Exercise instructions: Further down are entries; set down exactly and only the lines from the one with "77 122 95.69" up to and including the one with "299 833 151", dropping each picture.

Records shown:
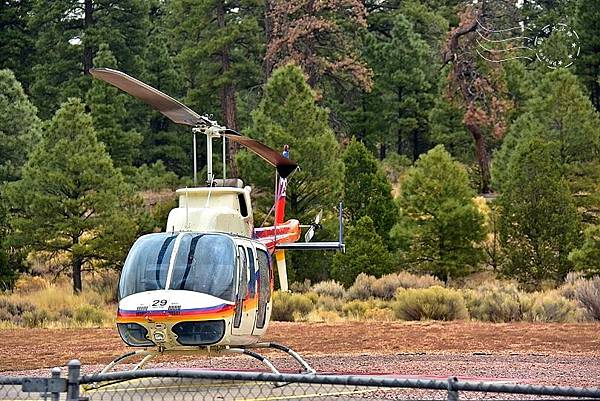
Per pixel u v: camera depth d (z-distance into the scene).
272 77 105.94
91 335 59.19
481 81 147.25
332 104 165.00
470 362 41.66
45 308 73.88
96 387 27.41
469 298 73.31
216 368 39.31
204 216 33.69
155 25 193.25
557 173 100.69
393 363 41.28
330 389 30.53
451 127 164.62
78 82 160.50
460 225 103.25
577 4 157.00
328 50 158.38
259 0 156.75
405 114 169.50
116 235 93.19
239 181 36.12
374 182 105.69
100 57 146.62
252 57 160.75
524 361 42.22
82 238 99.31
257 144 35.28
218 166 145.62
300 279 98.25
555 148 115.62
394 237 103.62
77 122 95.69
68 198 94.00
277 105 104.06
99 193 94.06
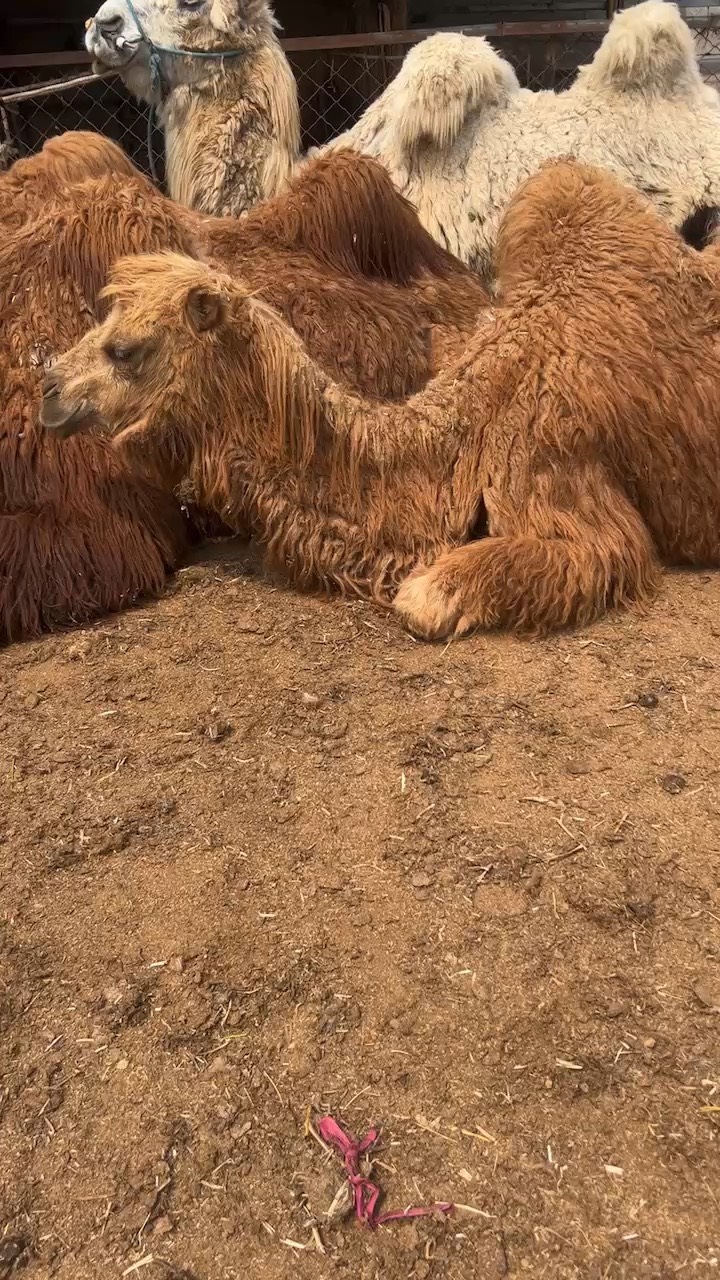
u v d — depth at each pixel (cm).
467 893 138
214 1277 98
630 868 141
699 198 358
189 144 354
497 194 352
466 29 474
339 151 266
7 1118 113
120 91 589
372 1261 98
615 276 210
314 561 208
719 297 221
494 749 166
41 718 179
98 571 210
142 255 197
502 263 233
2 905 140
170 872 145
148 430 194
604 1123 108
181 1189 105
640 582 208
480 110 353
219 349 189
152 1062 118
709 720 170
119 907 139
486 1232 100
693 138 360
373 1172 105
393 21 571
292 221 256
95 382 191
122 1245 101
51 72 587
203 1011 124
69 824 154
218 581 223
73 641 201
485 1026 120
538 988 124
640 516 216
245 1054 119
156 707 181
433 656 193
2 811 158
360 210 260
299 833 151
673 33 350
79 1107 114
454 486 210
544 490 203
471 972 127
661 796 154
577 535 201
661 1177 103
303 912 137
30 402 220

Result:
77 122 95.69
68 198 94.00
277 105 104.06
99 193 94.06
u v d — depth at each pixel (cm).
467 893 138
214 1277 98
630 868 141
699 198 358
189 144 354
497 194 352
466 29 474
339 151 266
7 1118 113
120 91 589
372 1261 98
615 276 210
314 561 208
719 297 221
494 749 166
41 718 179
98 571 210
142 255 197
502 263 233
2 905 140
170 872 145
148 430 194
604 1123 108
181 1189 105
640 582 208
480 110 353
219 349 189
152 1062 118
709 720 170
119 907 139
486 1232 100
693 138 360
373 1172 105
393 21 571
292 221 256
95 382 191
122 1245 101
51 72 587
203 1011 124
69 824 154
218 581 223
73 641 201
485 1026 120
538 988 124
640 516 216
245 1054 119
156 707 181
433 656 193
2 811 158
360 210 260
299 833 151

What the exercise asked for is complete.